PROBLEM STATEMENT:
For each record below, output its text exactly and skip any picture.

◆ ◆ ◆ ◆

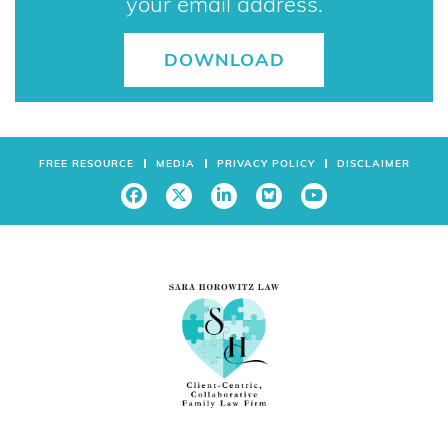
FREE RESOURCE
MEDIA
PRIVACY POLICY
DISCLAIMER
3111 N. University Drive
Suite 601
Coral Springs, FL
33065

◆ ◆ ◆ ◆

WRITTEN ANSWER:
FREE RESOURCE
MEDIA
PRIVACY POLICY
DISCLAIMER
3111 N. University Drive
Suite 601
Coral Springs, FL
33065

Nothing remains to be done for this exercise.